Клара свернулась в клубочек и прижалась к нему.

– Скажи, чтоб он ехал потише. Безумно хочется спать.

– А я, – сказал репортер, – думал.

– Возможно, – сказала Стелла, у которой по временам пробивалось чувство юмора. – Такое случается.

– И не считаю, – продолжал репортер, – что все, что вы говорили о литературе, верно.

– Попроси шофера, чтобы поехал по улице Кордова, – пробормотал Андрес, которого считали спящим. – И оставь в покое литературу.

– Но я хочу сказать важную вещь, че. Сперва я принял вашу теорию о том, что мы не можем создать ничего из-за нашей вялости. А теперь я, пожалуй, не уверен, что причина в этом. Ответь мне, ты почему пишешь?

– Чтобы чем-то заняться, как и все, – сказал Андрес.

– Прекрасно, именно этого я и ждал. Ты не сказал «для развлечения», что потребовало бы некоторых разъяснений.

– Хочу добавить, – продолжал Андрес, – что чаще всего я испытываю в этом необходимость и поддаюсь. Испытываю некую напряженность, которая разряжается только на листе бумаги. Истые писатели называют это «своей миссией», исходя из разумной мысли, что всякий заряженный арбалет предполагает наличие стрелы, а миссия стрелы – вылететь и вонзиться во что-то.

– Но эта необходимость, – забеспокоился репортер, – находится вне тебя? Назовем ее —

нравственный императив,

пропедевтика, да хоть акушерство-гинекология, все равно, главное, что это нечто обязывает тебя этически, так?

– Нет, старик, – сказал Андрес, открывая глаза. – Это мы всё придумываем потом, как охотник разглагольствует о вреде, который наносят ферме лисы, и о целесообразности их уничтожения. По сути дела, писать – то же, что смеяться или заниматься любовью, даешь волю чувствам и все.

– Согласен. Однако следует различать, скажем, «чистую» литературу, да простит мне Бог скверное выражение, и то, что пишется с достойными целями. Во втором случае – это более чем развлечение; как правило, тот, кто учит, не очень-то развлекается.

– По сути, это так, – сказал Андрес. – А если он учит по призванию, если в принципе он поступает так для того, чтобы выполнить свое предназначение, то, на мой взгляд, это тоже развлечение. Реализовываться – значит развлекаться. Ты так не считаешь?

– Все-таки это очень тонкая материя, – сказал репортер, пользуясь фразой из «Трех мушкетеров», в испанском переводе.
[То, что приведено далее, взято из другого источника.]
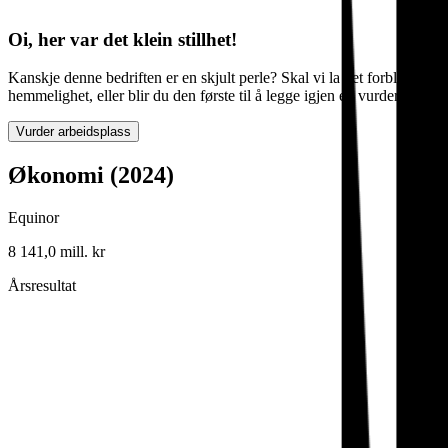
Oi, her var det klein stillhet!
Kanskje denne bedriften er en skjult perle? Skal vi la det forbli en
hemmelighet, eller blir du den første til å legge igjen en vurdering?
Vurder arbeidsplass
Økonomi (2024)
Equinor
8 141,0 mill. kr
Årsresultat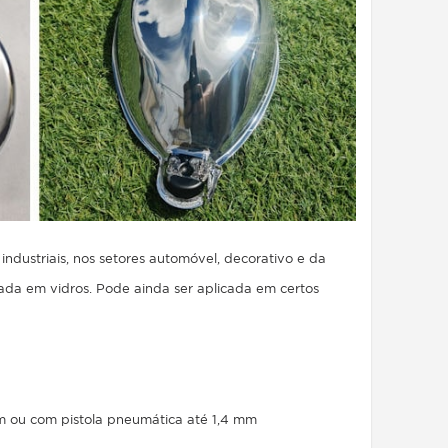
ndustriais, nos setores automóvel, decorativo e da
da em vidros. Pode ainda ser aplicada em certos
mm ou com pistola pneumática até 1,4 mm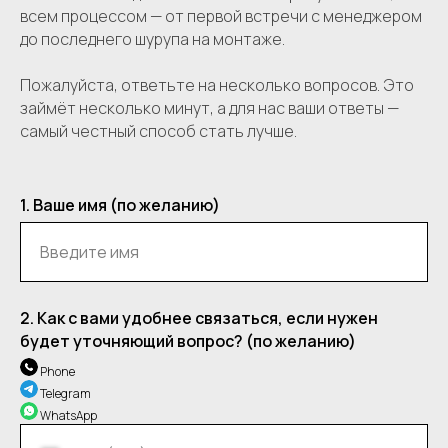
всем процессом — от первой встречи с менеджером
до последнего шурупа на монтаже.
Пожалуйста, ответьте на несколько вопросов. Это
займёт несколько минут, а для нас ваши ответы —
самый честный способ стать лучше.
1. Ваше имя (по желанию)
Введите имя
2. Как с вами удобнее связаться, если нужен
будет уточняющий вопрос? (по желанию)
Phone
Telegram
WhatsApp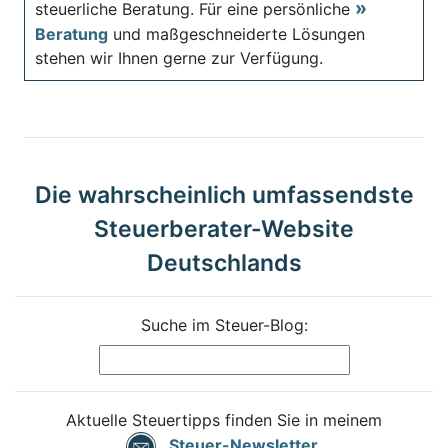
steuerliche Beratung. Für eine persönliche
Beratung
und maßgeschneiderte Lösungen
stehen wir Ihnen gerne zur Verfügung.
Die wahrscheinlich umfassendste
Steuerberater-Website
Deutschlands
Suche im Steuer-Blog:
Aktuelle Steuertipps finden Sie in meinem
Steuer-Newsletter
.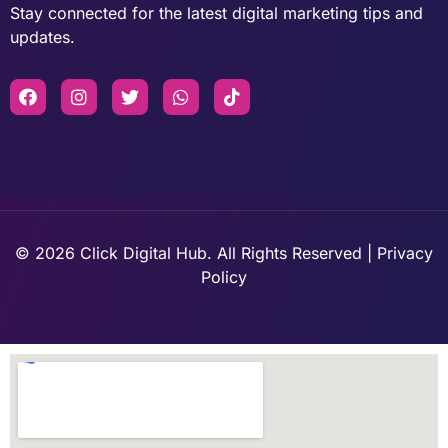
Stay connected for the latest digital marketing tips and
updates.
© 2026 Click Digital Hub. All Rights Reserved | Privacy
Policy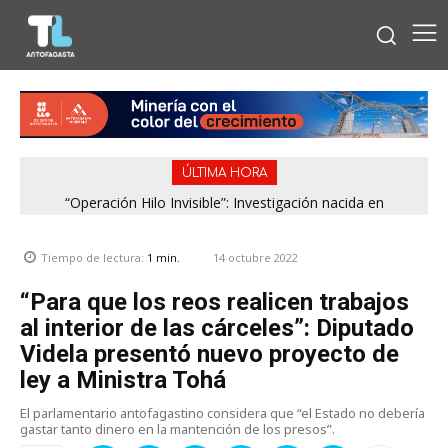
ÚLTIMA HORA
“Operación Hilo Invisible”: Investigación nacida en
Antofagasta permitió incautar 2,1 toneladas de marihuana
en la zona central
14 octubre 2022
Tiempo de lectura:
1
min.
“Para que los reos realicen trabajos
al interior de las cárceles”: Diputado
Videla presentó nuevo proyecto de
ley a Ministra Tohá
El parlamentario antofagastino considera que “el Estado no debería
gastar tanto dinero en la mantención de los presos”.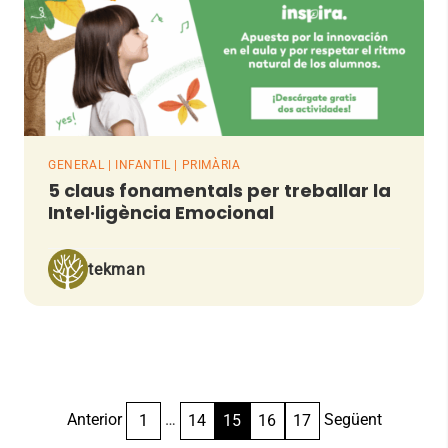
GENERAL | INFANTIL | PRIMÀRIA
5 claus fonamentals per treballar la
Intel·ligència Emocional
tekman
Paginació
Anterior
…
Següent
1
14
15
16
17
de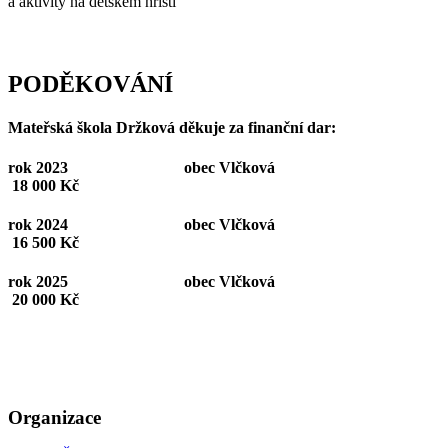
a aktivity na dětském hřišti
PODĚKOVÁNÍ
Mateřská škola Držková děkuje za finanční dar:
rok 2023 obec Vlčková
18 000 Kč
rok 2024
obec Vlčková
16 500 Kč
rok 2025 obec Vlčková
20 000 Kč
Organizace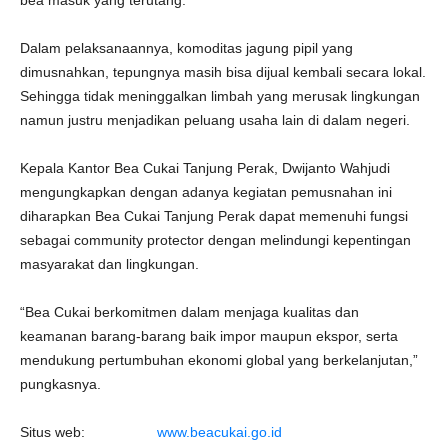
bea masuk yang terutang.
Dalam pelaksanaannya, komoditas jagung pipil yang
dimusnahkan, tepungnya masih bisa dijual kembali secara lokal.
Sehingga tidak meninggalkan limbah yang merusak lingkungan
namun justru menjadikan peluang usaha lain di dalam negeri.
Kepala Kantor Bea Cukai Tanjung Perak, Dwijanto Wahjudi
mengungkapkan dengan adanya kegiatan pemusnahan ini
diharapkan Bea Cukai Tanjung Perak dapat memenuhi fungsi
sebagai community protector dengan melindungi kepentingan
masyarakat dan lingkungan.
“Bea Cukai berkomitmen dalam menjaga kualitas dan
keamanan barang-barang baik impor maupun ekspor, serta
mendukung pertumbuhan ekonomi global yang berkelanjutan,”
pungkasnya.
Situs web:
www.beacukai.go.id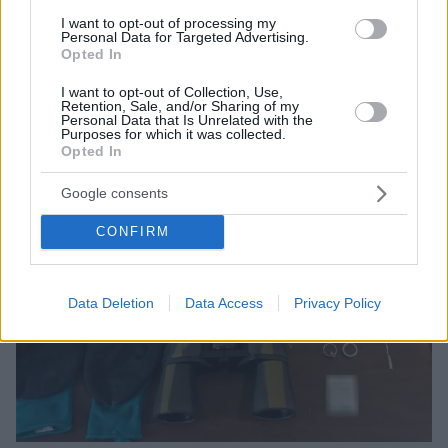
I want to opt-out of processing my
Personal Data for Targeted Advertising.
Opted In
I want to opt-out of Collection, Use,
Retention, Sale, and/or Sharing of my
Personal Data that Is Unrelated with the
Purposes for which it was collected.
Opted In
Google consents
CONFIRM
Data Deletion
Data Access
Privacy Policy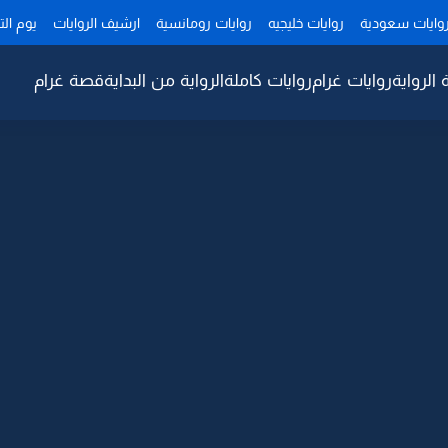
وايات سعودية
روايات خليجيه
روايات رومانسية
ارشيف الروايات
يوم ال
 الرواية
روايات غرام
روايات كاملة
الرواية من البداية
قصة غرام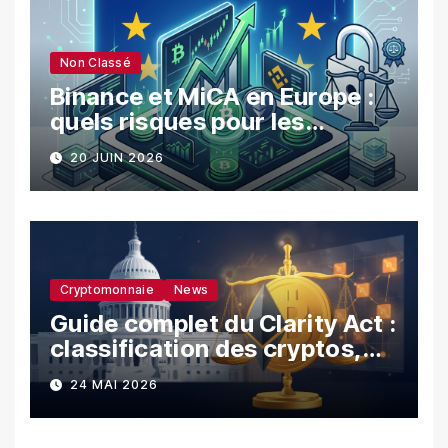
Non Classé
Binance et MiCA en Europe :
quels risques pour les
utilisateurs ?
20 JUIN 2026
Cryptomonnaie
News
Guide complet du Clarity Act :
classification des cryptos,
SEC vs CFTC, et impacts sur
24 MAI 2026
les investisseurs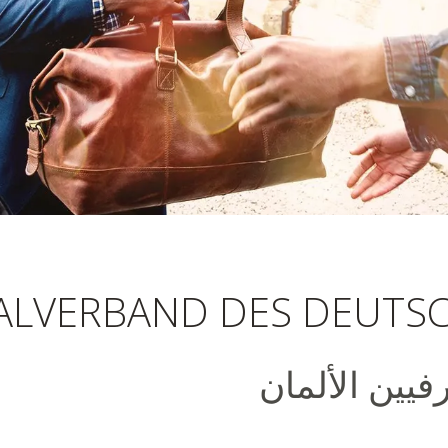
 الألمان
ALVERBAND DES DEUTS
رفيين الألمان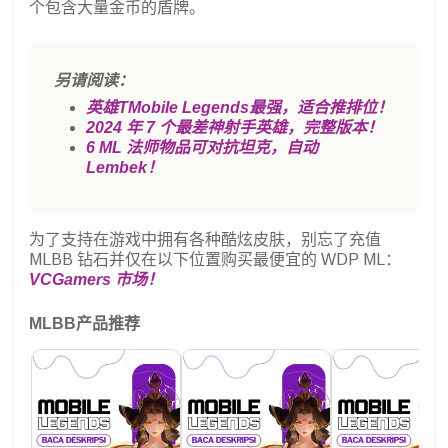
个包含大量金币的盾牌。
另请阅读：
英雄T
Mobile Legends最强，适合推排位！
2024 年 7 个最差神射手英雄，完整版本！
6 ML 法师物品可对抗坦克，自动
Lembe
k！
为了支持在游戏中拥有各种酷炫皮肤，别忘了充值
MLBB 钻石并仅在以下位置购买最便宜的 WDP ML：
VCGamers 市场！
MLBB产品推荐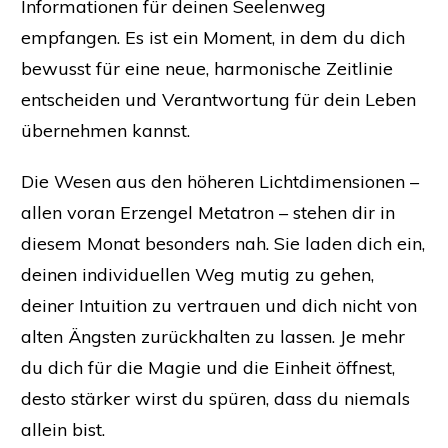
Informationen für deinen Seelenweg
empfangen. Es ist ein Moment, in dem du dich
bewusst für eine neue, harmonische Zeitlinie
entscheiden und Verantwortung für dein Leben
übernehmen kannst.
Die Wesen aus den höheren Lichtdimensionen –
allen voran Erzengel Metatron – stehen dir in
diesem Monat besonders nah. Sie laden dich ein,
deinen individuellen Weg mutig zu gehen,
deiner Intuition zu vertrauen und dich nicht von
alten Ängsten zurückhalten zu lassen. Je mehr
du dich für die Magie und die Einheit öffnest,
desto stärker wirst du spüren, dass du niemals
allein bist.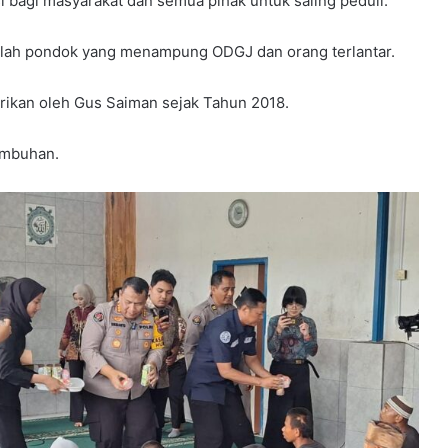
si bagi masyarakat dan semua pihak untuk saling peduli.
dalah pondok yang menampung ODGJ dan orang terlantar.
rikan oleh Gus Saiman sejak Tahun 2018.
embuhan.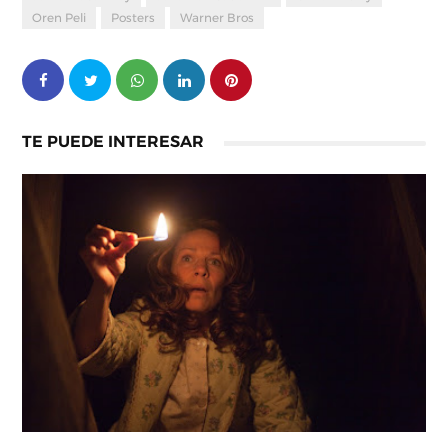
Oren Peli
Posters
Warner Bros
TE PUEDE INTERESAR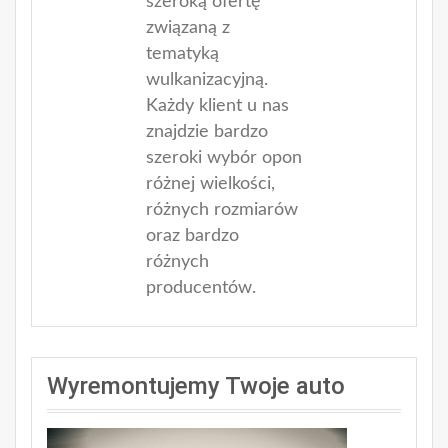
szeroką ofertę
związaną z
tematyką
wulkanizacyjną.
Każdy klient u nas
znajdzie bardzo
szeroki wybór opon
różnej wielkości,
różnych rozmiarów
oraz bardzo
różnych
producentów.
Wyremontujemy Twoje auto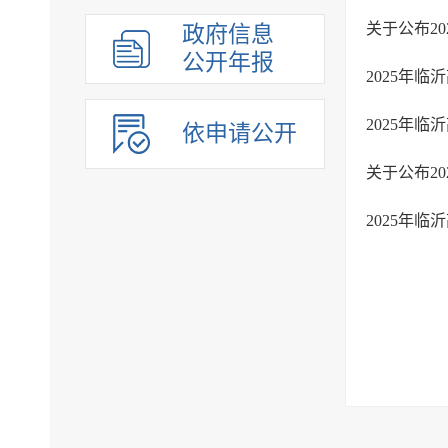
关于公布2
政府信息
公开年报
2025年
2025年
依申请公开
2025年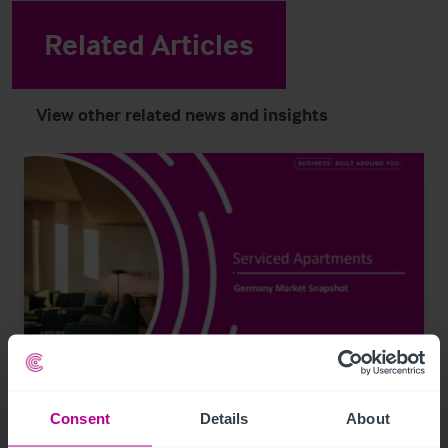
Related Articles
View other related news and insights
8/5/2026
Consent
Details
About
Christie & Co veröffentlicht Marktstudie zu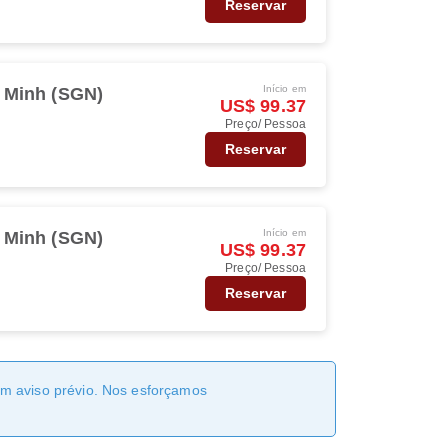
Reservar
Início em
 Minh (SGN)
US$ 99.37
Preço/ Pessoa
Reservar
Início em
 Minh (SGN)
US$ 99.37
Preço/ Pessoa
Reservar
sem aviso prévio. Nos esforçamos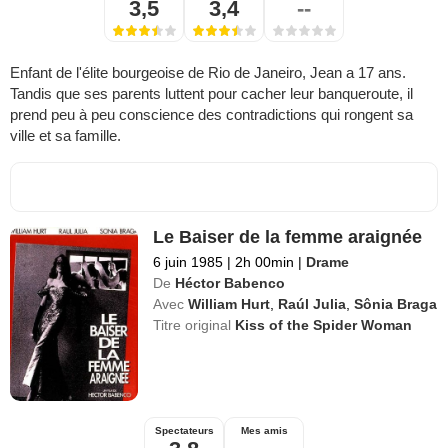
3,5
3,4
--
Enfant de l'élite bourgeoise de Rio de Janeiro, Jean a 17 ans.
Tandis que ses parents luttent pour cacher leur banqueroute, il
prend peu à peu conscience des contradictions qui rongent sa
ville et sa famille.
Le Baiser de la femme araignée
6 juin 1985
|
2h 00min
|
Drame
De
Héctor Babenco
Avec
William Hurt
,
Raúl Julia
,
Sônia Braga
Titre original
Kiss of the Spider Woman
Spectateurs
Mes amis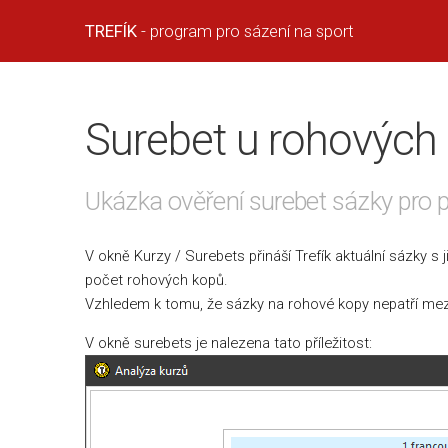
TREFÍK
- program pro sázení na sport
Surebet u rohových
Ukázka ověření surebet sázky pro 
V okně Kurzy / Surebets přináší Trefík aktuální sázky 
počet rohových kopů.
Vzhledem k tomu, že sázky na rohové kopy nepatří mezi t
V okně surebets je nalezena tato příležitost: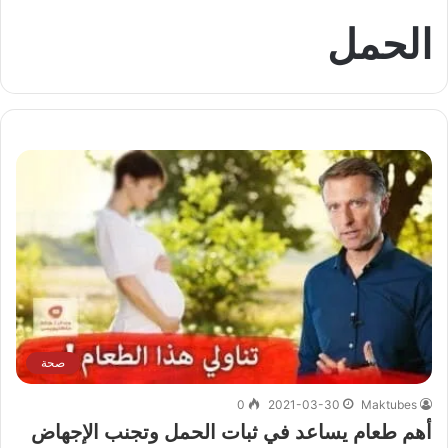
الحمل
صحة
0
2021-03-30
Maktubes
أهم طعام يساعد في ثبات الحمل وتجنب الإجهاض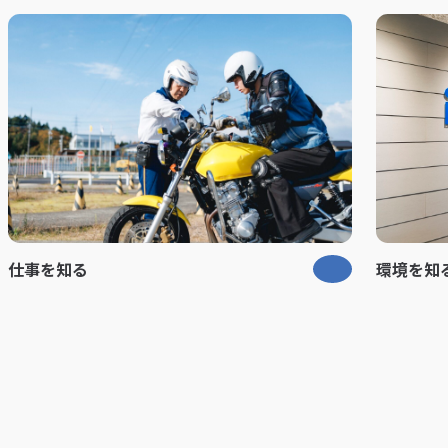
環境を知
仕事を知る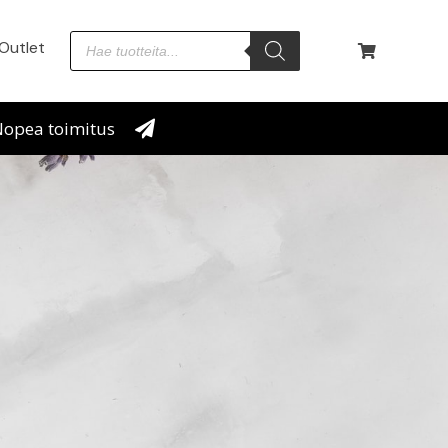
Outlet
opea toimitus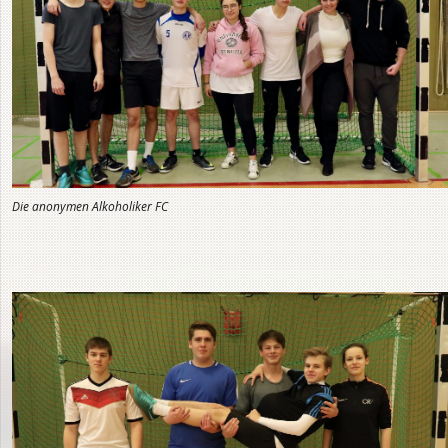
Die anonymen Alkoholiker FC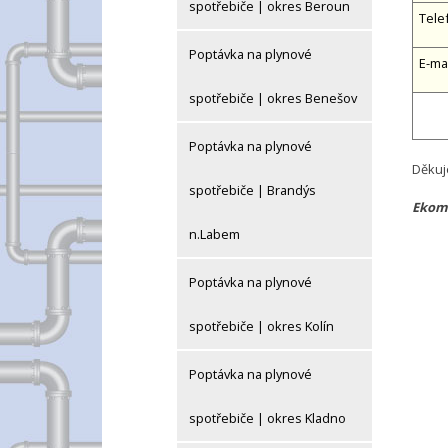
spotřebiče | okres Beroun
Tele
Poptávka na plynové
E-ma
spotřebiče | okres Benešov
Poptávka na plynové
Děkuj
spotřebiče | Brandýs
Ekomp
n.Labem
Poptávka na plynové
spotřebiče | okres Kolín
Poptávka na plynové
spotřebiče | okres Kladno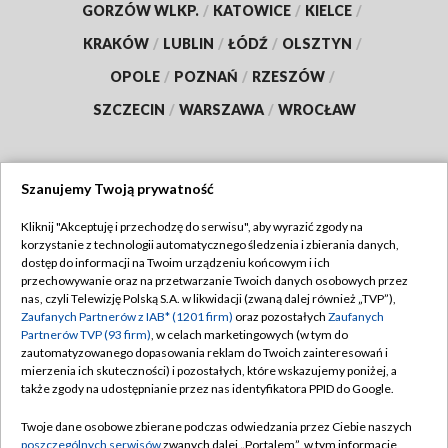
GORZÓW WLKP.
/
KATOWICE
/
KIELCE
/
KRAKÓW
/
LUBLIN
/
ŁÓDŹ
/
OLSZTYN
/
OPOLE
/
POZNAŃ
/
RZESZÓW
/
SZCZECIN
/
WARSZAWA
/
WROCŁAW
Szanujemy Twoją prywatność
Dołącz do nas:
Kliknij "Akceptuję i przechodzę do serwisu", aby wyrazić zgody na
korzystanie z technologii automatycznego śledzenia i zbierania danych,
TVP
dostęp do informacji na Twoim urządzeniu końcowym i ich
Abonament TVP
przechowywanie oraz na przetwarzanie Twoich danych osobowych przez
Regulamin TVP
nas, czyli Telewizję Polską S.A. w likwidacji (zwaną dalej również „TVP”),
Emisja w TVP
Polityka prywatności
Zaufanych Partnerów z IAB* (1201 firm)
oraz pozostałych
Zaufanych
Partnerów TVP (93 firm)
, w celach marketingowych (w tym do
Centrum informacji TVP
Moje zgody
zautomatyzowanego dopasowania reklam do Twoich zainteresowań i
mierzenia ich skuteczności) i pozostałych, które wskazujemy poniżej, a
Naziemna Telewizja Cyfrowa
Pomoc
także zgody na udostępnianie przez nas identyfikatora PPID do Google.
Sklep TVP
Biuro reklamy
Twoje dane osobowe zbierane podczas odwiedzania przez Ciebie naszych
Rada Programowa
Kontakt
poszczególnych serwisów
zwanych dalej „Portalem”, w tym informacje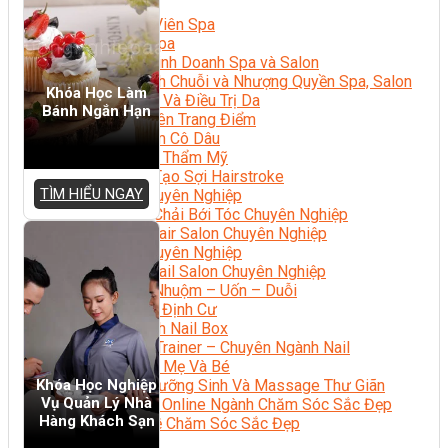
Sắc Đẹp
Kỹ Thuật Viên Spa
Quản Lý Spa
Khởi Sự Kinh Doanh Spa và Salon
Kinh Doanh Chuỗi và Nhượng Quyền Spa, Salon
Khóa Học Làm
Chăm Sóc Và Điều Trị Da
Bánh Ngắn Hạn
Chuyên Viên Trang Điểm
Trang Điểm Cô Dâu
Phun Xăm Thẩm Mỹ
Kỹ Thuật Tạo Sợi Hairstroke
TÌM HIỂU NGAY
Barber Chuyên Nghiệp
Kỹ Thuật Chải Bới Tóc Chuyên Nghiệp
Quản Lý Hair Salon Chuyên Nghiệp
Nối Mi Chuyên Nghiệp
Quản Lý Nail Salon Chuyên Nghiệp
Kỹ Thuật Nhuộm – Uốn – Duỗi
Nail Salon Định Cư
Kinh Doanh Nail Box
Train The Trainer – Chuyên Ngành Nail
Chăm Sóc Mẹ Và Bé
Gội Đầu Dưỡng Sinh Và Massage Thư Giãn
Khóa Học Nghiệp
Vụ Quản Lý Nhà
Marketing Online Ngành Chăm Sóc Sắc Đẹp
Hàng Khách Sạn
Chuyên Đề Chăm Sóc Sắc Đẹp
Âm Nhạc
– Поэты, например, счастливы своими стихами, хотя более элегантным считается полагать обратное. Поэты прекрасно понимают, что стихи – это их способ реализоваться, и смакуют их как могут. Не верь в россказни, будто стихи пишутся слезами, – если слезы и случаются, то они – в удовольствие, как у читателей. Настоящие слезы, с хлористым натрием, льются наедине с собою или только для себя, а не для того, чтобы разбавлять ими лирические чернила. Вспомни святого Августина, когда у него умер друг: «Я плакал не по нему, а по себе, я оплакивал то, что потерял». Поэтому элегии пишут много спустя, воссоздавая заново боль и испытывая счастливый восторг, подобный тому, какой испытываешь, слушая, как умирает Изольда, или присутствуя при бедах Гамлета.